WHAT TO WORK ON: Show every line of the records below that contains the word "situatie".

┄┄┄┄┄┄┄┄┄┄

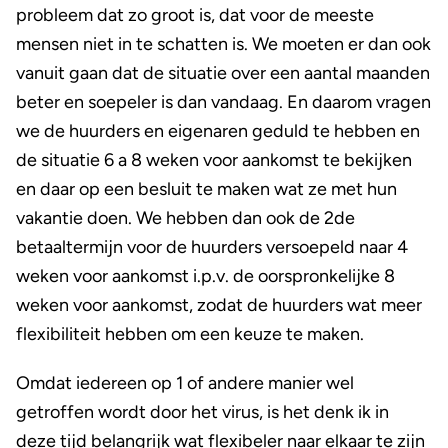
probleem dat zo groot is, dat voor de meeste
mensen niet in te schatten is. We moeten er dan ook
vanuit gaan dat de situatie over een aantal maanden
beter en soepeler is dan vandaag. En daarom vragen
we de huurders en eigenaren geduld te hebben en
de situatie 6 a 8 weken voor aankomst te bekijken
en daar op een besluit te maken wat ze met hun
vakantie doen. We hebben dan ook de 2de
betaaltermijn voor de huurders versoepeld naar 4
weken voor aankomst i.p.v. de oorspronkelijke 8
weken voor aankomst, zodat de huurders wat meer
flexibiliteit hebben om een keuze te maken.
Omdat iedereen op 1 of andere manier wel
getroffen wordt door het virus, is het denk ik in
deze tijd belangrijk wat flexibeler naar elkaar te zijn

┄┄┄┄┄┄┄┄┄┄

OUTPUT OF THE TASK:
vanuit gaan dat de situatie over een aantal maanden
de situatie 6 a 8 weken voor aankomst te bekijken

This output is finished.